### Required work
Please put each line of the listing into a Markdown table with the columns Row and Line, numbering the rows and leaving out blank lines.

___ The data ___

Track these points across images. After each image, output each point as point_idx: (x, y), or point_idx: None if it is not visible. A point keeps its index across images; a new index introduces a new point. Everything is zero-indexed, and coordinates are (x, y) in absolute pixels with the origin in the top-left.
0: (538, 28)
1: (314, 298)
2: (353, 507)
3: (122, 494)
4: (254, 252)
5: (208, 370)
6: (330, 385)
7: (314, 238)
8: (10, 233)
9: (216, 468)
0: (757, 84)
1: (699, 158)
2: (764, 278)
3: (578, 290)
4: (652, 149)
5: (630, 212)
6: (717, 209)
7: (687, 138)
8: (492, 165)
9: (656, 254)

___

### Response to this task
| Row | Line |
|---|---|
| 1 | Track these points across images. After each image, output each point as point_idx: (x, y), or point_idx: None if it is not visible. A point keeps its index across images; a new index introduces a new point. Everything is zero-indexed, and coordinates are (x, y) in absolute pixels with the origin in the top-left. |
| 2 | 0: (538, 28) |
| 3 | 1: (314, 298) |
| 4 | 2: (353, 507) |
| 5 | 3: (122, 494) |
| 6 | 4: (254, 252) |
| 7 | 5: (208, 370) |
| 8 | 6: (330, 385) |
| 9 | 7: (314, 238) |
| 10 | 8: (10, 233) |
| 11 | 9: (216, 468) |
| 12 | 0: (757, 84) |
| 13 | 1: (699, 158) |
| 14 | 2: (764, 278) |
| 15 | 3: (578, 290) |
| 16 | 4: (652, 149) |
| 17 | 5: (630, 212) |
| 18 | 6: (717, 209) |
| 19 | 7: (687, 138) |
| 20 | 8: (492, 165) |
| 21 | 9: (656, 254) |